In Will Stein’s first season, these 5 games will decide UK football’s fate
In Will Stein’s first season as Kentucky head football coach, the former Louisville Cardinals quarterback will seek to defy Wildcats history.
Of the 10 UK head men who immediately proceeded Stein, not one of them had a winning record in his debut season as top Cat.
You have to go back to Blanton Collier’s 7-3 mark in 1954 to find the most recent time in which a Kentucky head coach produced a winning mark in his initial campaign leading the Wildcats.
For Stein to buck the trend, the coach and his team will have to surmount what is, on paper, one of the most challenging schedules in Wildcats football history.
Of Kentucky’s 12 scheduled opponents in 2026, nine had winning seasons last year; eight won at least eight games; four compiled double-digit victories; and three — Alabama, Oklahoma and Texas A&M — played in the College Football Playoff.
Assuming Kentucky can take care of business vs. FCS foe Youngstown State (8-5 last season) and Sun Belt Conference opponent South Alabama (4-8), then Stein’s path to a rare first-year winning season as UK coach likely runs through the following five games:
South Carolina
When and where: Oct. 3 in Columbia
Reason to worry: Since Shane Beamer signed on to coach the Gamecocks prior to the 2021 season, South Carolina has completely flipped a series Kentucky had been controlling.

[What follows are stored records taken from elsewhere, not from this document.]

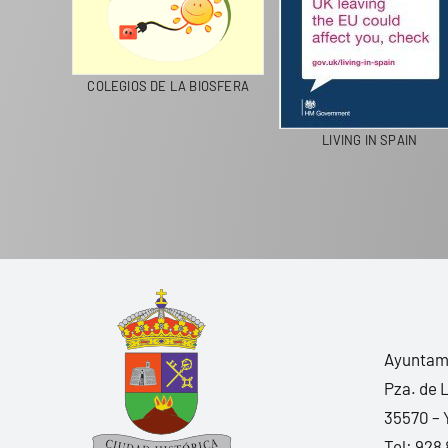
CICLA
COLEGIOS DE LA BIOSFERA
LIVING IN SPAIN
Ayuntami
Pza. de 
35570 – 
Tel:
928 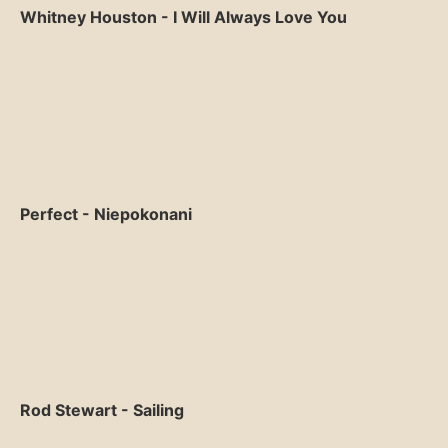
Whitney Houston - I Will Always Love You
Perfect - Niepokonani
Rod Stewart - Sailing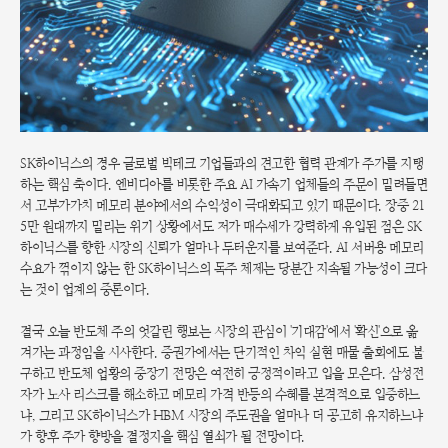
SK하이닉스의 경우 글로벌 빅테크 기업들과의 견고한 협력 관계가 주가를 지탱
하는 핵심 축이다. 엔비디아를 비롯한 주요 AI 가속기 업체들의 주문이 밀려들면
서 고부가가치 메모리 분야에서의 수익성이 극대화되고 있기 때문이다. 장중 21
5만 원대까지 밀리는 위기 상황에서도 저가 매수세가 강력하게 유입된 점은 SK
하이닉스를 향한 시장의 신뢰가 얼마나 두터운지를 보여준다. AI 서버용 메모리
수요가 꺾이지 않는 한 SK하이닉스의 독주 체제는 당분간 지속될 가능성이 크다
는 것이 업계의 중론이다.
결국 오늘 반도체 주의 엇갈린 행보는 시장의 관심이 '기대감'에서 '확신'으로 옮
겨가는 과정임을 시사한다. 증권가에서는 단기적인 차익 실현 매물 출회에도 불
구하고 반도체 업황의 중장기 전망은 여전히 긍정적이라고 입을 모은다. 삼성전
자가 노사 리스크를 해소하고 메모리 가격 반등의 수혜를 본격적으로 입증하느
냐, 그리고 SK하이닉스가 HBM 시장의 주도권을 얼마나 더 공고히 유지하느냐
가 향후 주가 향방을 결정지을 핵심 열쇠가 될 전망이다.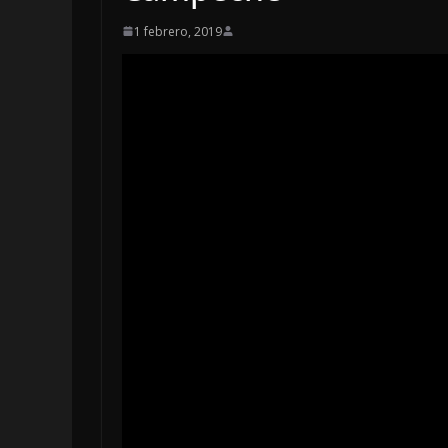
1 febrero, 2019
LOCALES
OPINIÓN
INCANSABLE
5 agosto, 2026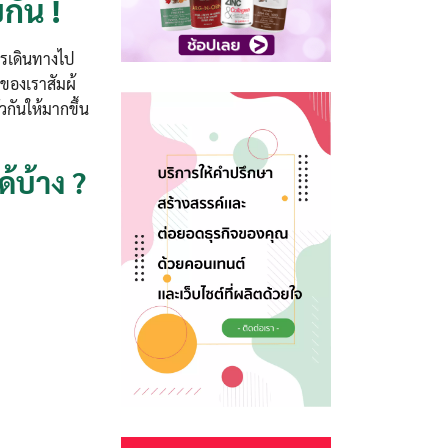
กัน !
รเดินทางไป
วของเราสัมผ้
ัวกันให้มากขึ้น
้บ้าง ?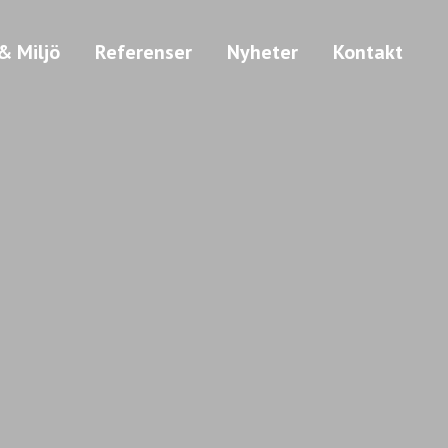
& Miljö
Referenser
Nyheter
Kontakt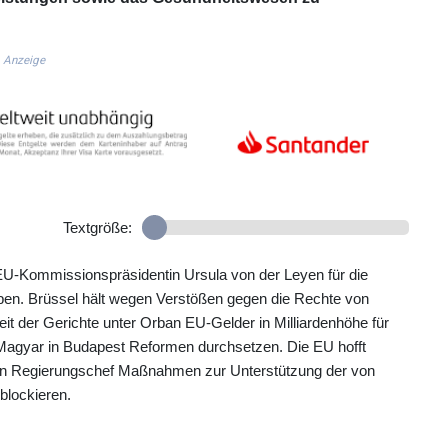
Anzeige
Textgröße:
 EU-Kommissionspräsidentin Ursula von der Leyen für die
rben. Brüssel hält wegen Verstößen gegen die Rechte von
t der Gerichte unter Orban EU-Gelder in Milliardenhöhe für
Magyar in Budapest Reformen durchsetzen. Die EU hofft
en Regierungschef Maßnahmen zur Unterstützung der von
 blockieren.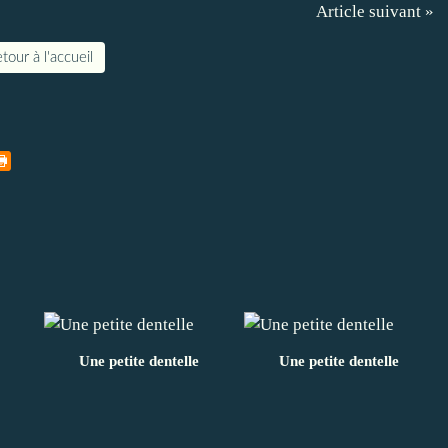
Article suivant »
tour à l'accueil
Une petite dentelle
Une petite dentelle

UK had won seven of eight vs. South Carolina from 2014 through 2021, but Beamer has now won the past four vs. the Wildcats and is 4-1 overall vs. Kentucky.

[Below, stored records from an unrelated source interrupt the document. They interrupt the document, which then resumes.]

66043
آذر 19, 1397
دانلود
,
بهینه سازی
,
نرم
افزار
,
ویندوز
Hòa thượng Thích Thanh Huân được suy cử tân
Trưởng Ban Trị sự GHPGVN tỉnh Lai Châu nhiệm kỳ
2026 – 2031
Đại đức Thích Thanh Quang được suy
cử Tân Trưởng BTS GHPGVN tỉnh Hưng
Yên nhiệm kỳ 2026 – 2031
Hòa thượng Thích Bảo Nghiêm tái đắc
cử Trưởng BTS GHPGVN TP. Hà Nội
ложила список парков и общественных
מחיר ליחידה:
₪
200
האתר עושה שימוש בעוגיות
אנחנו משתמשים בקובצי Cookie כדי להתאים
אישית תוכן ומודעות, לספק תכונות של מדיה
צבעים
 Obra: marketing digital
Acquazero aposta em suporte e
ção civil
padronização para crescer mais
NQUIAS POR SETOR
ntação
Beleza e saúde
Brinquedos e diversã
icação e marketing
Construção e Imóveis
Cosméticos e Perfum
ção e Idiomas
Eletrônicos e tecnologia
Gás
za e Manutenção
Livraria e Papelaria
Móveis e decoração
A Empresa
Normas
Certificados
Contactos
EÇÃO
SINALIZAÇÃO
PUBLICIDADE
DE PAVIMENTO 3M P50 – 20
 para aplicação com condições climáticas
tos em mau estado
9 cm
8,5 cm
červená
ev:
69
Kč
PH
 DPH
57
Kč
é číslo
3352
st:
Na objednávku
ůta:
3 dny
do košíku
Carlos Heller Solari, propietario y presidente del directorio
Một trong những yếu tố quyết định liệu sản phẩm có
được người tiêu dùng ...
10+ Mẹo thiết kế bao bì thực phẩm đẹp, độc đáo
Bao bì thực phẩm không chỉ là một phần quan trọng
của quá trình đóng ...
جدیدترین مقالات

Reason to hope: Perhaps the new Kentucky offensive brain trust of Stein, the former Oregon offensive coordinator, and UK OC Joe Sloan, who previously held the same role at LSU, will finally solve Gamecocks defensive coordinator Clayton White.
Under White, a former Western Kentucky DC, South Carolina has held UK to 16 points or fewer in five straight meetings.
Vanderbilt
When and where: Oct. 24 at Kroger Field
Reason to worry: Vanderbilt will be going for its third straight win over Kentucky. Coach Clark Lee’s Commodores humiliated UK last season, hanging a 45-17 smashing on the Wildcats and almost doubling the Cats in total offense (604 to 315).

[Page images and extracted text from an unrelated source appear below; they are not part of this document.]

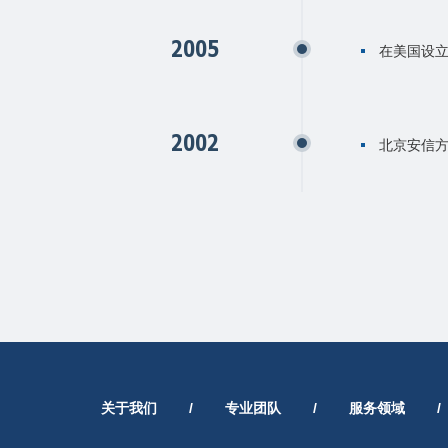
2005
在美国设立U
2002
北京安信
关于我们
/
专业团队
/
服务领域
/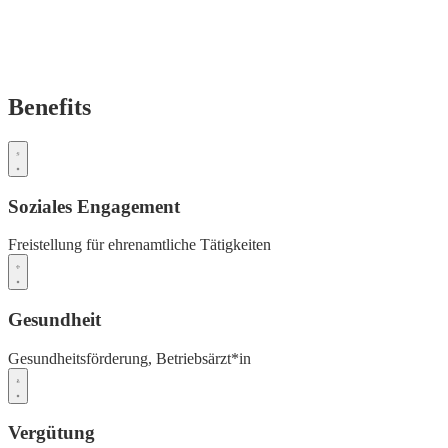
Benefits
Soziales Engagement
Freistellung für ehrenamtliche Tätigkeiten
Gesundheit
Gesundheitsförderung,
Betriebsärzt*in
Vergütung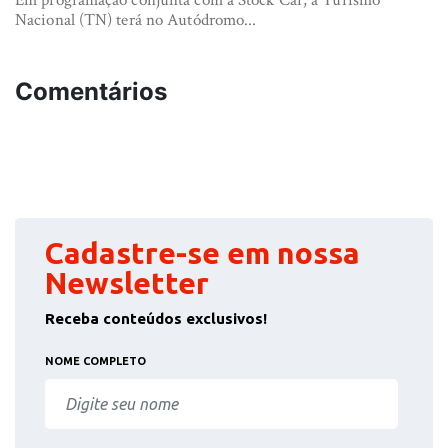
Em programação conjunta com a Stock Car, a Turismo
Nacional (TN) terá no Autódromo...
Comentários
Cadastre-se em nossa
Newsletter
Receba conteúdos exclusivos!
NOME COMPLETO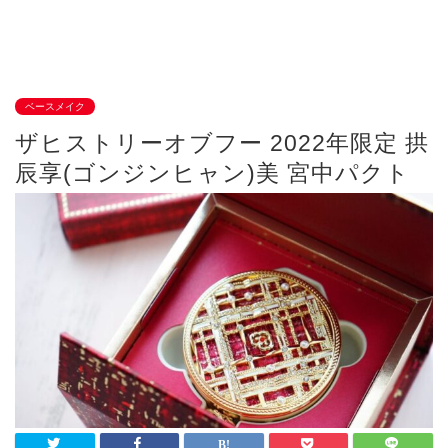
ベースメイク
ザヒストリーオブフー 2022年限定 拱
辰享(ゴンジンヒャン)美 宮中パクト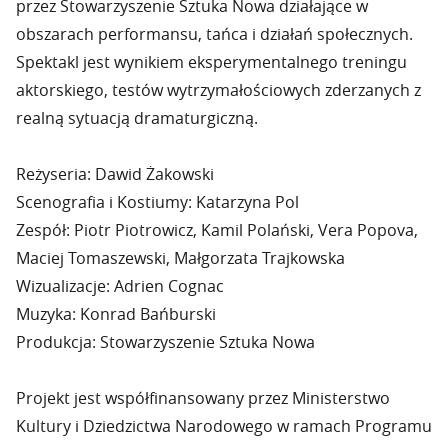
przez Stowarzyszenie Sztuka Nowa działające w
obszarach performansu, tańca i działań społecznych.
Spektakl jest wynikiem eksperymentalnego treningu
aktorskiego, testów wytrzymałościowych zderzanych z
realną sytuacją dramaturgiczną.
Reżyseria: Dawid Żakowski
Scenografia i Kostiumy: Katarzyna Pol
Zespół: Piotr Piotrowicz, Kamil Polański, Vera Popova,
Maciej Tomaszewski, Małgorzata Trajkowska
Wizualizacje: Adrien Cognac
Muzyka: Konrad Bańburski
Produkcja: Stowarzyszenie Sztuka Nowa
Projekt jest współfinansowany przez Ministerstwo
Kultury i Dziedzictwa Narodowego w ramach Programu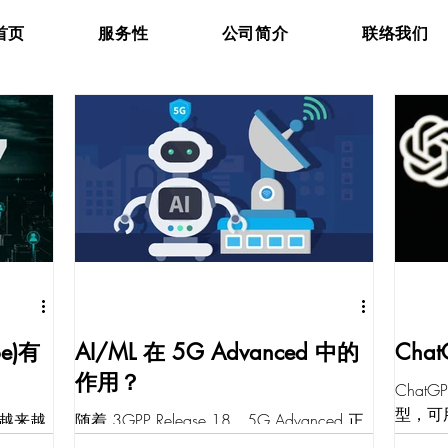
首页
服务性
公司简介
联络我们
be)有
AI/ML 在 5G Advanced 中的
Cha
作用？
Chat
型，可
业越来越
随着 3GPP Release 18，5G Advanced 正
生成和语
要求高吞
式推出。5G Advanced 的目标之一是增强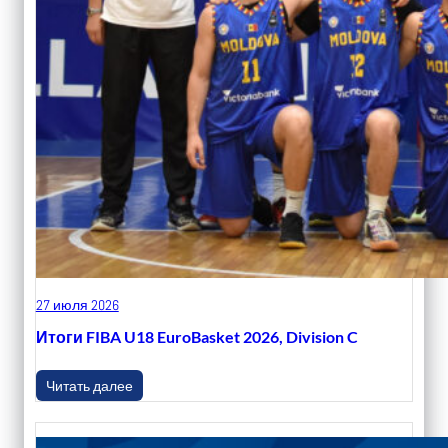
27 июля 2026
Итоги FIBA U18 EuroBasket 2026, Division C
Читать далее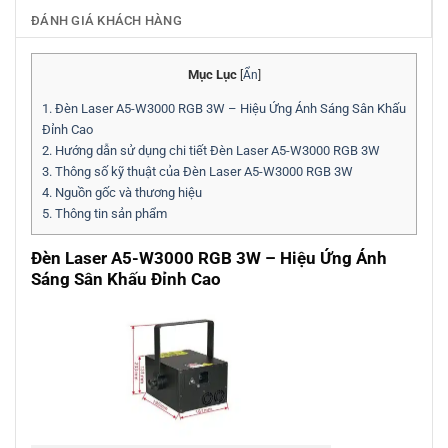
ĐÁNH GIÁ KHÁCH HÀNG
Mục Lục
[
Ẩn
]
1.
Đèn Laser A5-W3000 RGB 3W – Hiệu Ứng Ánh Sáng Sân Khấu
Đỉnh Cao
2.
Hướng dẫn sử dụng chi tiết Đèn Laser A5-W3000 RGB 3W
3.
Thông số kỹ thuật của Đèn Laser A5-W3000 RGB 3W
4.
Nguồn gốc và thương hiệu
5.
Thông tin sản phẩm
Đèn Laser A5-W3000 RGB 3W – Hiệu Ứng Ánh
Sáng Sân Khấu Đỉnh Cao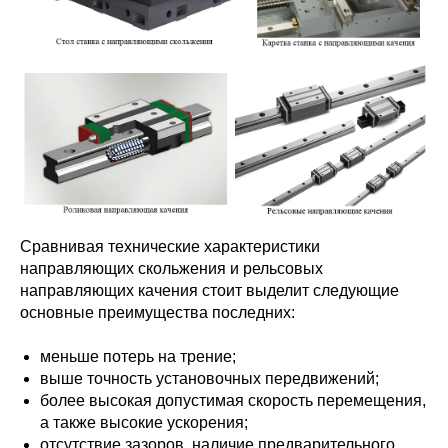
Сравнивая технические характеристики
направляющих скольжения и рельсовых
направляющих качения стоит выделит следующие
основные преимущества последних:
меньше потерь на трение;
выше точность установочных передвижений;
более высокая допустимая скорость перемещения,
а также высокие ускорения;
отсутствие зазоров, наличие предварительного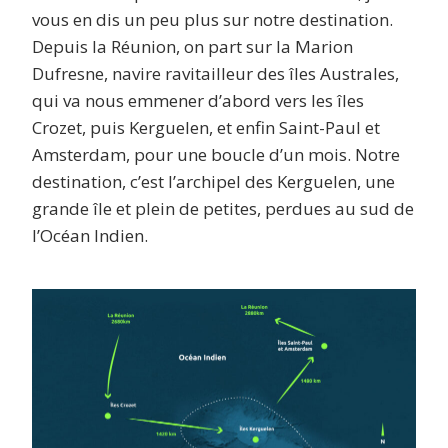
vous en dis un peu plus sur notre destination.
Depuis la Réunion, on part sur la Marion
Dufresne, navire ravitailleur des îles Australes,
qui va nous emmener d’abord vers les îles
Crozet, puis Kerguelen, et enfin Saint-Paul et
Amsterdam, pour une boucle d’un mois. Notre
destination, c’est l’archipel des Kerguelen, une
grande île et plein de petites, perdues au sud de
l’Océan Indien.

Reason to hope: Star Vandy quarterback Diego Pavia, who threw for a ridiculous 484 yards vs. Kentucky last season, is finally exiting college football.
With Pavia as the Vanderbilt quarterback, Lea went 17-9. With QBs other than Pavia, Lea is 9-27 as Vandy coach.
Florida
When and where: Nov. 14 at Kroger Field
Reason to worry: The Florida football program is now under the leadership of former Kentucky linebacker and assistant coach Jon Sumrall. Ex-UK assistants Brad White and Chris Collins are now the Gators’ defensive coordinator and safeties coach, respectively. Given all those ties to the Cats, beating Kentucky figures to be a big priority for Florida.
Reason to hope: After losing an embarrassing 31 games in a row to Florida from 1987 through 2017, Kentucky has now subdued the mighty Gators five times in the past eight meetings.
The fact that many UK backers spent years pining for Sumrall to be the Wildcats’ head coach makes this a big game for Stein, too.
Missouri
When and where: Nov. 21 in Columbia
Reason to worry: Missouri is 9-3 in SEC home games since the start of the 2023 season.
Kentucky had beaten Mizzou five in a row before Eli Drinkwitz was hired as Tigers head man prior to the 2020 season. Since Drink came on board with Missouri, the Tigers are 2-2 vs. UK.
Reason to hope: The week prior to playing Kentucky, Mizzou will play at SEC kingpin Georgia. One week after facing UK, the Tigers are slated to play border rival Oklahoma.
That schedule set up potentially makes the Cats a “trap game” for Missouri.
Louisville
When and where: Nov. 28 at Kroger Field
Reason to worry: Over the past two seasons, Jeff Brohm’s Cardinals have outscored Kentucky by a combined 82-14, including last season’s 41-0 demolition of the Wildcats that was the final nail in the UK coaching coffin of Mark Stoops.
The fact that UK’s Stein, like Brohm, is a former Trinity High School quarterback who went on to start at QB for U of L will give the Governor’s Cup rivalry an even keener competitive dynamic.
Reason to hope: The same reasons that will give the game additional meaning for Brohm apply for Stein. Given how one-sided the past two meetings between the Cats and Cards have been, Stein pretty much has nowhere to go but up in his first time coaching against his college alma mater.